After selling at $4.48 billion to Verizon in 2017, Yahoo received one final donkey-kick. Fast forward to 2018 and Yahoo receives their fair share of the ICO’s righteous wrath, with a fine of $335 million. The ICO explain that Yahoo failed to comply “with the appropriate data protection standards, as well failing to monitor ‘credentials of employees with access to customer data”, finally commenting on the disappointing 2 year wait, before the company revealed the severity of the breach. Tony Pepper notes that this is likely to be closure for the company, following their arguably underwhelming approach to cyber security procedures: “Although the fine has been a long time coming, I imagine there would be some sighs of relief that the investigation was carried out under the Data Protection Act, rather than GDPR, which has much tougher consequences for a breach,” he concludes.
COST: $685 million
RECORDS COMPROMISED: 3 billion accounts
- Equifax: Equifix up
In 2017, consumer credit reporting agency Equifax fell victim to a cyber security breach, that would subsequently cost them dearly. Yes, and it did affect their credit rating.
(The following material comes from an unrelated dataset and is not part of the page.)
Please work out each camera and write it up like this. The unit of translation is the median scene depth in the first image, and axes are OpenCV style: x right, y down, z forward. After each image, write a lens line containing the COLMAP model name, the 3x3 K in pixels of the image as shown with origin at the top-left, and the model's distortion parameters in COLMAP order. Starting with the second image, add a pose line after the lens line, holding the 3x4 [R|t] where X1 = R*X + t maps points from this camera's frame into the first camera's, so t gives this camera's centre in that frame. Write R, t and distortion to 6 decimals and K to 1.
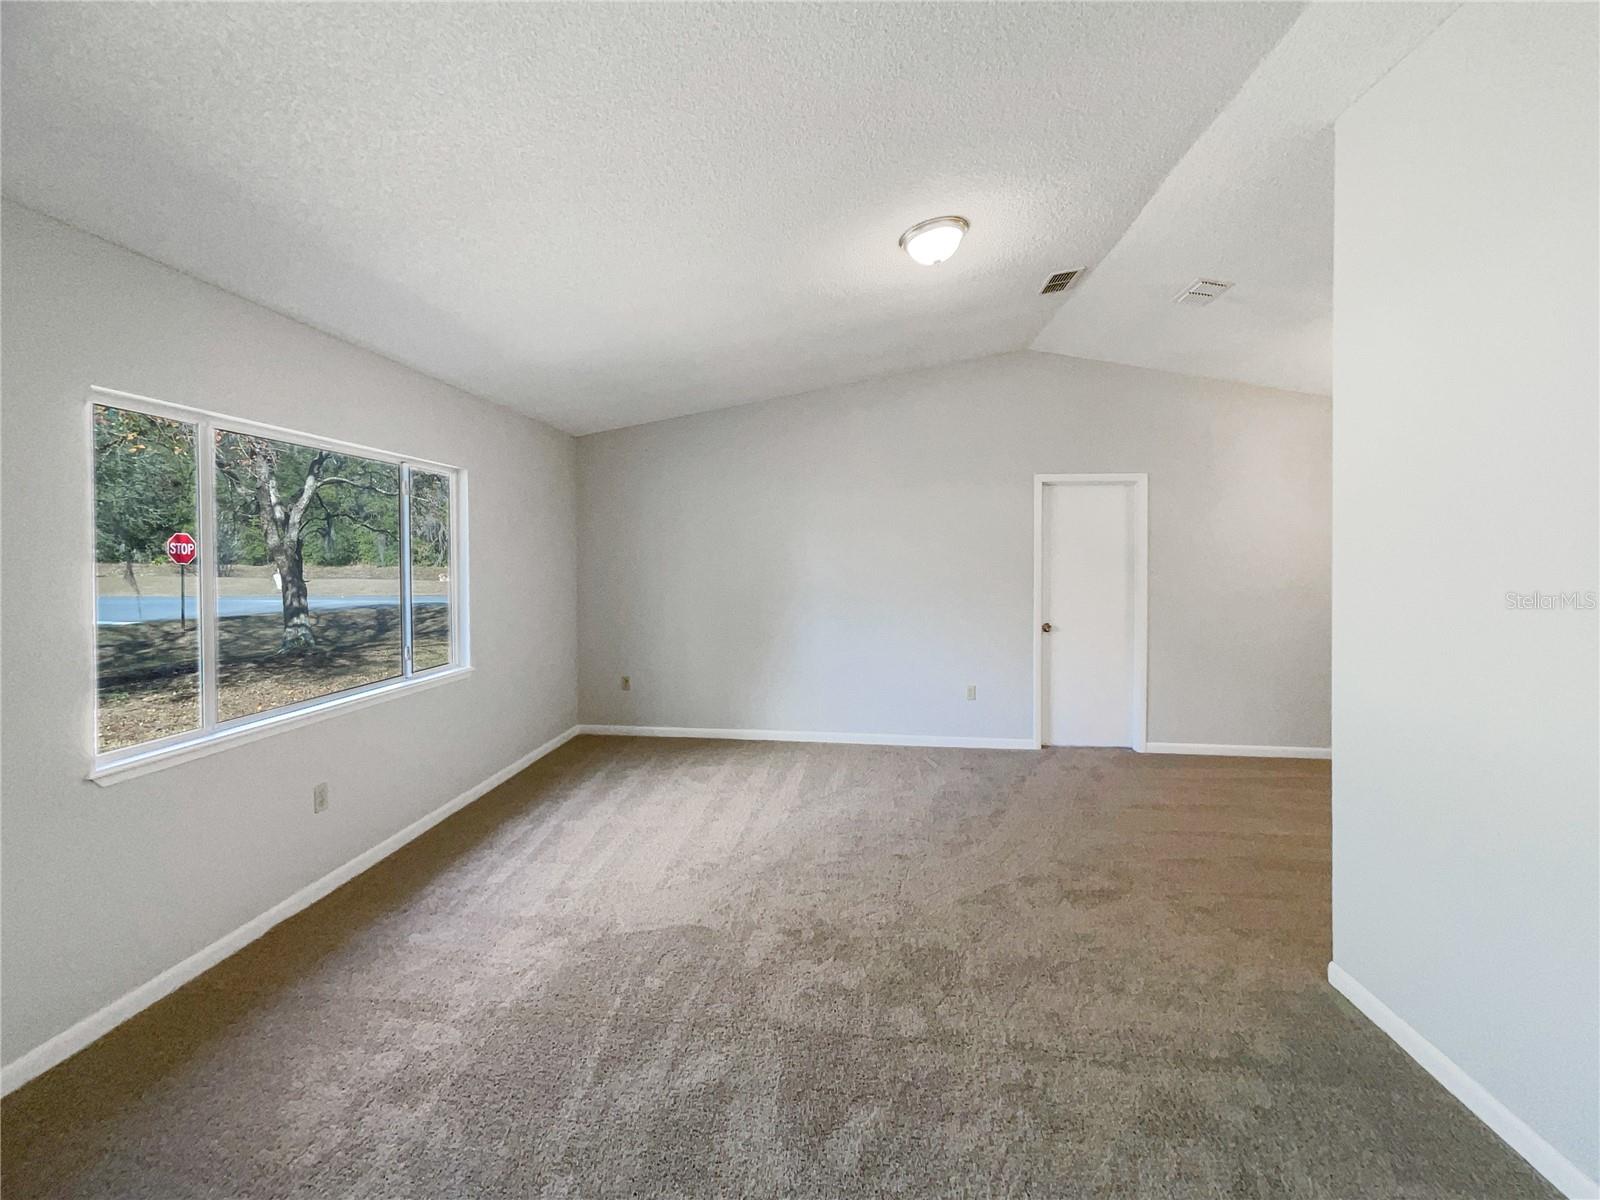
lens RADIAL K [[685.6, 0, 805.5], [0, 685.6, 564.1], [0, 0, 1]] dist [-0.000659, 0.000267]
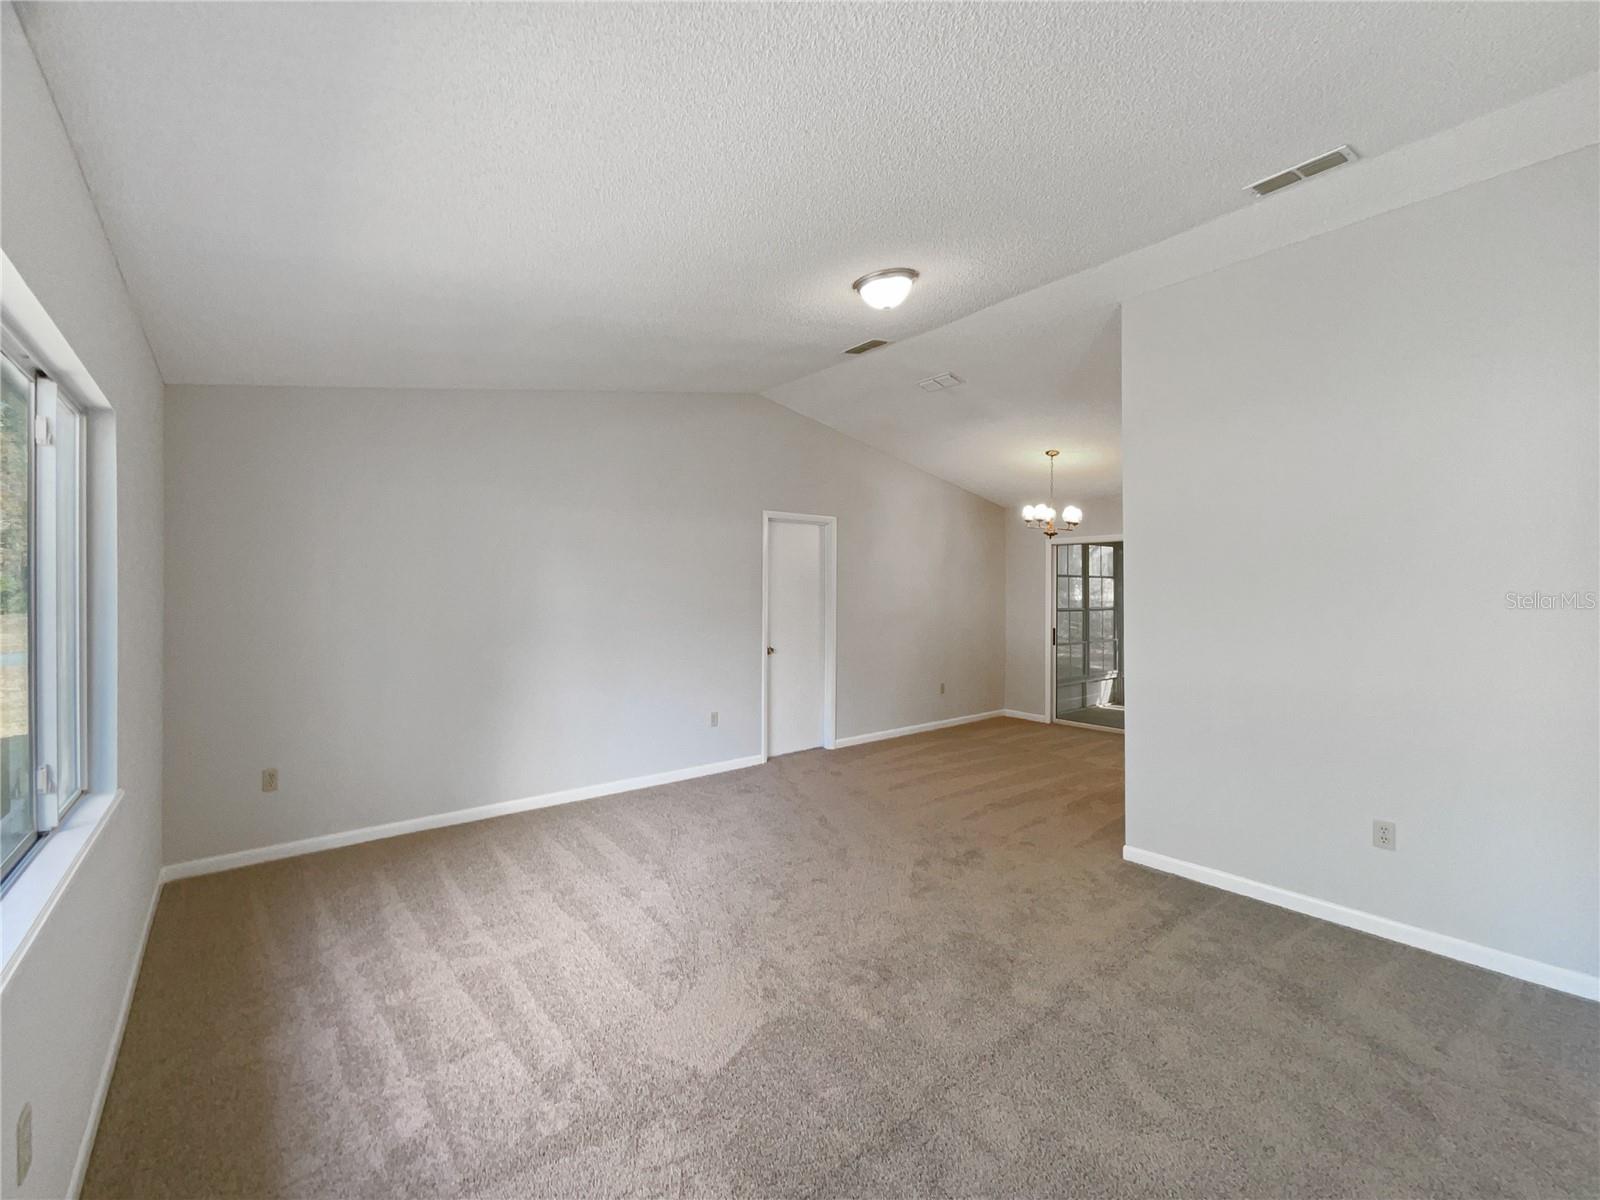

After a US website app vulnerability was exploited by hack attackers, confidential personal information of 147 million of its 800 million consumers was exposed, including names, date of birth, social security and credit/debit card numbers. Equifax was fined $622,000 for the 15 million UK users impacted by the breach, by the UK’s ICO. The USA’s Federal Trade Commission argued that ‘the credit score agency failed to make appropriate moves, in order to protect its network from intruders’. And are they are still paying the cost, in more ways than one.